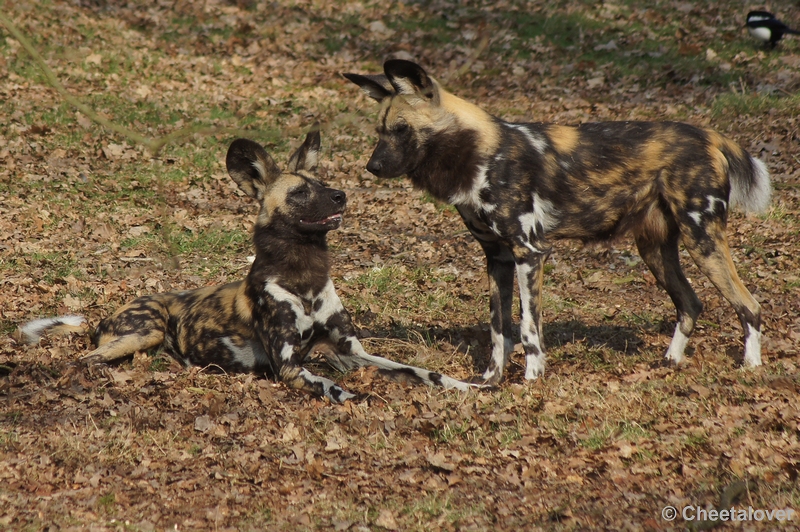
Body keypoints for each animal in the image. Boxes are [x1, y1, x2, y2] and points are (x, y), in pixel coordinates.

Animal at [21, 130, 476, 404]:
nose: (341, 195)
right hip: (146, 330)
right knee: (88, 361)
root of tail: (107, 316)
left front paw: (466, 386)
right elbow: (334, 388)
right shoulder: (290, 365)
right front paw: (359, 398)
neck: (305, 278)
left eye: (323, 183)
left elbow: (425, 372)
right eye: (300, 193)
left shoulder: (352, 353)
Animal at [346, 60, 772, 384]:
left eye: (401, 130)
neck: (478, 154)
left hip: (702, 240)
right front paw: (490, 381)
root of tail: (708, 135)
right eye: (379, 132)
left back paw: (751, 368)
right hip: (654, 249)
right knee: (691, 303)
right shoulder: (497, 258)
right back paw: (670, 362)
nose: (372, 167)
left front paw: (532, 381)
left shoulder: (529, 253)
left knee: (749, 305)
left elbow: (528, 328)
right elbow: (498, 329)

---

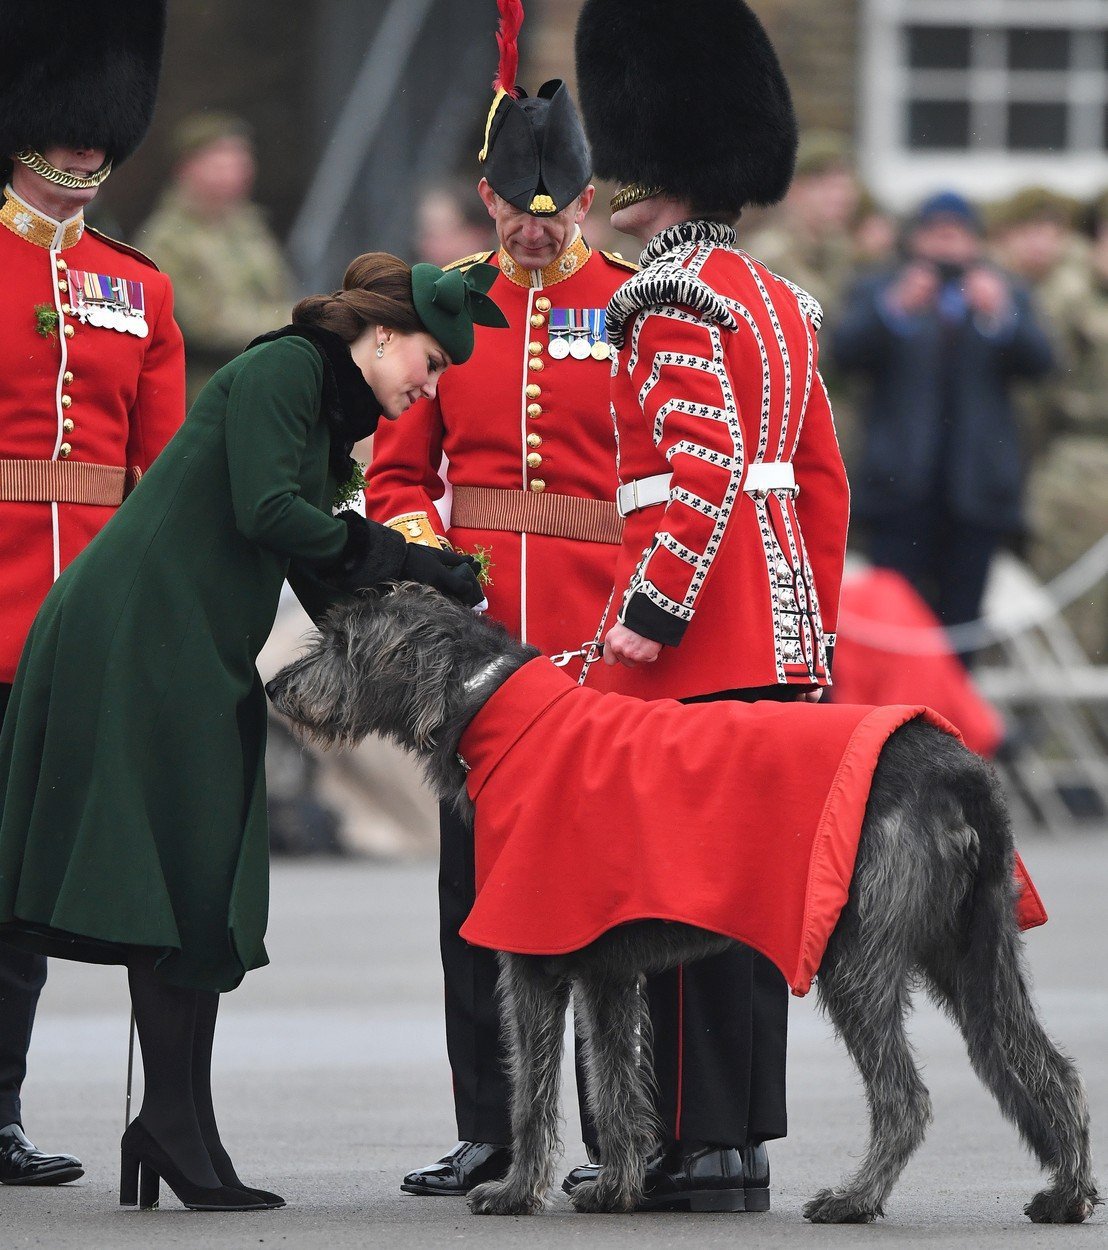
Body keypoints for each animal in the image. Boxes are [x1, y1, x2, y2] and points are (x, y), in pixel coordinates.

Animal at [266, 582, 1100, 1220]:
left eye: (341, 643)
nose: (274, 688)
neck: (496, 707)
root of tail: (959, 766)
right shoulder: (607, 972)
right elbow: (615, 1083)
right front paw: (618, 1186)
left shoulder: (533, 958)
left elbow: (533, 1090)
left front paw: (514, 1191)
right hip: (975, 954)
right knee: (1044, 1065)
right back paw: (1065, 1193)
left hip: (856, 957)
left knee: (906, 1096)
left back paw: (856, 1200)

- _What this task involves_: Your answer should consist of the lines from the line with "right hip: (975, 954)" to the line with "left back paw: (856, 1200)" above, repeated exactly, both ends included.

- _Written response_:
right hip: (975, 954)
right knee: (1044, 1065)
right back paw: (1065, 1193)
left hip: (856, 957)
left knee: (906, 1096)
left back paw: (856, 1200)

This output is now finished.